Pan Am 103 widow Kathy Tedeschi, whose first husband Bill Daniels was a passenger on the doomed flight, is equally dismissive.
“I don’t believe for a minute that he is really at death’s door,” she told The Daily Beast. “I personally won’t believe anything about him until I know he’s in the ground or cremated.” Referring to the initial dire prognosis of the British doctors who examined Megrahi, who had been sentenced to life in prison, she added: “Fool me once, shame on you. Fool me twice, shame on me … I watched that CNN thing through twice, and the reporter is climbing up and looking all over the place, and waiting a long time before the family let him in. That’s plenty of time to set the stage.”
In an interview with CNN’s Anderson Cooper on Monday night, Robertson acknowledged the possibility that reality might not be as it appeared.

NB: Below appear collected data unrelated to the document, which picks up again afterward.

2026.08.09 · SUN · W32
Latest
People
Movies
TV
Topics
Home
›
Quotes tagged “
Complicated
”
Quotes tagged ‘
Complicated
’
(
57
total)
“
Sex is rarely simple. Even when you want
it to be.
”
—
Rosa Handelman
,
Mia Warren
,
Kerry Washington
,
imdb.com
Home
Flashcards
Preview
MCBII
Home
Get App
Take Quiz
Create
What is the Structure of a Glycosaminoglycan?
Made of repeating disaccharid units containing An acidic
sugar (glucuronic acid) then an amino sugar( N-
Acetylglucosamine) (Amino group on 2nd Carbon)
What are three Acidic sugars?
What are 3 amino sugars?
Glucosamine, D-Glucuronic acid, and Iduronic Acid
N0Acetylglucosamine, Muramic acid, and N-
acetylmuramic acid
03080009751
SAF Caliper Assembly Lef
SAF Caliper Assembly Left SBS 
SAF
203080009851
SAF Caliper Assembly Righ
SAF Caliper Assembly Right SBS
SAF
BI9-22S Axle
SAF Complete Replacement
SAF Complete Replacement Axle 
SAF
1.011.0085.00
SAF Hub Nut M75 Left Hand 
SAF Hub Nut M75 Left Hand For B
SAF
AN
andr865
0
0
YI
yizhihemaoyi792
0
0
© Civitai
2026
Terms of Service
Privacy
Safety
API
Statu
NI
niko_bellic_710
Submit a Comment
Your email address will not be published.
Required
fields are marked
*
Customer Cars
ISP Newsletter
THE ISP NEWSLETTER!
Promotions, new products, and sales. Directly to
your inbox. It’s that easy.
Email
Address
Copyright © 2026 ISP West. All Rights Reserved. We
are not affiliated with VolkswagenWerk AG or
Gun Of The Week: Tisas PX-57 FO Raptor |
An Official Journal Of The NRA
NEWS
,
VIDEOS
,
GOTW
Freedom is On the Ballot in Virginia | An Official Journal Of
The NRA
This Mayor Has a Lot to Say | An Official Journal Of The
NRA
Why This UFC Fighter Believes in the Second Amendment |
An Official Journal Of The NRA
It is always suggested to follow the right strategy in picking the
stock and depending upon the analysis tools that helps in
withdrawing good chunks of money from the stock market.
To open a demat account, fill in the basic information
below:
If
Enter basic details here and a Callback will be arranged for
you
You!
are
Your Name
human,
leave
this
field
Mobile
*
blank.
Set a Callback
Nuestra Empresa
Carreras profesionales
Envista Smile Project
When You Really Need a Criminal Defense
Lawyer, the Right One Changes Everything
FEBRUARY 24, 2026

“You know, when you go into a situation like that you always think in the back of your mind, are they faking it?” Robertson said. “I saw Megrahi two years ago … He looked much better back then than he does now. And I really got the impression that his family were tense, nervous.” He added: “You got the impression that they were very low at that moment, really just sort of sitting in the room there, waiting for him, in a way, to die.”
Robertson continued: “When you looked at his skin, it looked very thin. When you looked at his wrists, they looked very thin. This did seem to be a man who is perhaps on his last days. But not being a doctor, not doing proper medical checks, you cannot sort of say with a hundred percent certainty his real state of health here.”
Rabbi Stephanie Bernstein, whose husband, Michael, died on Pan Am 103, said that whatever the true state of Megrahi’s health, journalists and the new Libyan government must pore through the records left behind by fleeing Libyan intelligence operatives to identify everyone responsible for the bombing.
“When he dies, whenever that would be, he’s going to take with him some very specific knowledge,” Bernstein said from her home in Bethesda, Md. She added that she was less interested in having Megrahi extradited to the United States, as Sen. Chuck Schumer has demanded in recent days. “Having said that, I was watching a BBC report where the reporter had gotten stuff from Libyan intelligence—papers that showed intercepts from cell-phone calls and how they tracked them,” Bernstein said. “There’s a treasure trove of information there and we ought to be focused on finding out who else was involved in Lockerbie.”
Update: CNN’s statement regarding Nic Robertson’s story on Megrahi:
The idea that CNN was “invited” to the house is completely untrue and ridiculous. No one reached out to our team with any information about Megrahi’s location.
Nic Robertson had wanted to try to track down Megrahi for ages, but the Gadhafi regime forcibly kept journalists away from Megrahi’s house. He set out at 2pm Sunday to try to find his house, taking advantage of the new reality that the regime had fled. Nic thought they wouldn’t end up with much, since the rumor was that Megrahi had left Tripoli.
They went first to a Megrahi house being renovated. There was clearly no one there. So they went to his other house in the Damascus neighborhood. Nic had saved a Daily Telegraph photo that was believed to be Megrahi’s house taken in March. The team went into a corner shop in the neighborhood and got directions to the house. They were able to identify the house both from neighbors and the Daily telegraph photo. They knocked and waited for someone to answer.
To Nic’s surprise, he was invited in alone for two minutes to see Megrahi. Only Nic was invited in, and the crew stayed outside. Nic happened to have a camera in his pocket and was able to shoot the video. The visit extended to ten minutes before he had to leave.